**The task**
Reproduce every line of text in the listing below without changing a character. Leave out the pictures.

(Items listed in a dataset)
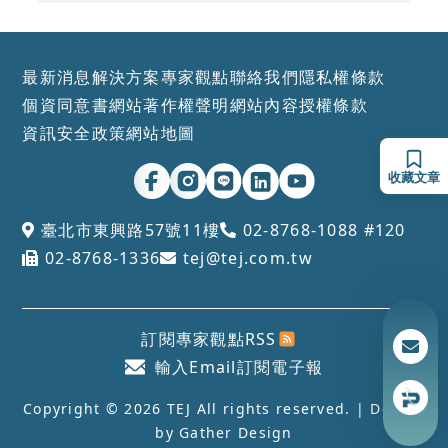
最新消息
解決方案
專家觀點
聯絡我們
隱私權條款
個資同意書
網站著作權聲明
網站內容授權條款
資訊安全政策
網站地圖
收藏文章
臺北市東興路57號11樓
02-8768-1088 #120
02-8768-1336
tej@tej.com.tw
訂閱專家觀點RSS
輸入Email訂閱電子報
Copyright © 2026 TEJ All rights reserved. | Design
by
Gather Design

**Response below**
最新消息
解決方案
專家觀點
聯絡我們
隱私權條款
個資同意書
網站著作權聲明
網站內容授權條款
資訊安全政策
網站地圖
收藏文章
臺北市東興路57號11樓
02-8768-1088 #120
02-8768-1336
tej@tej.com.tw
訂閱專家觀點RSS
輸入Email訂閱電子報
Copyright © 2026 TEJ All rights reserved. | Design
by
Gather Design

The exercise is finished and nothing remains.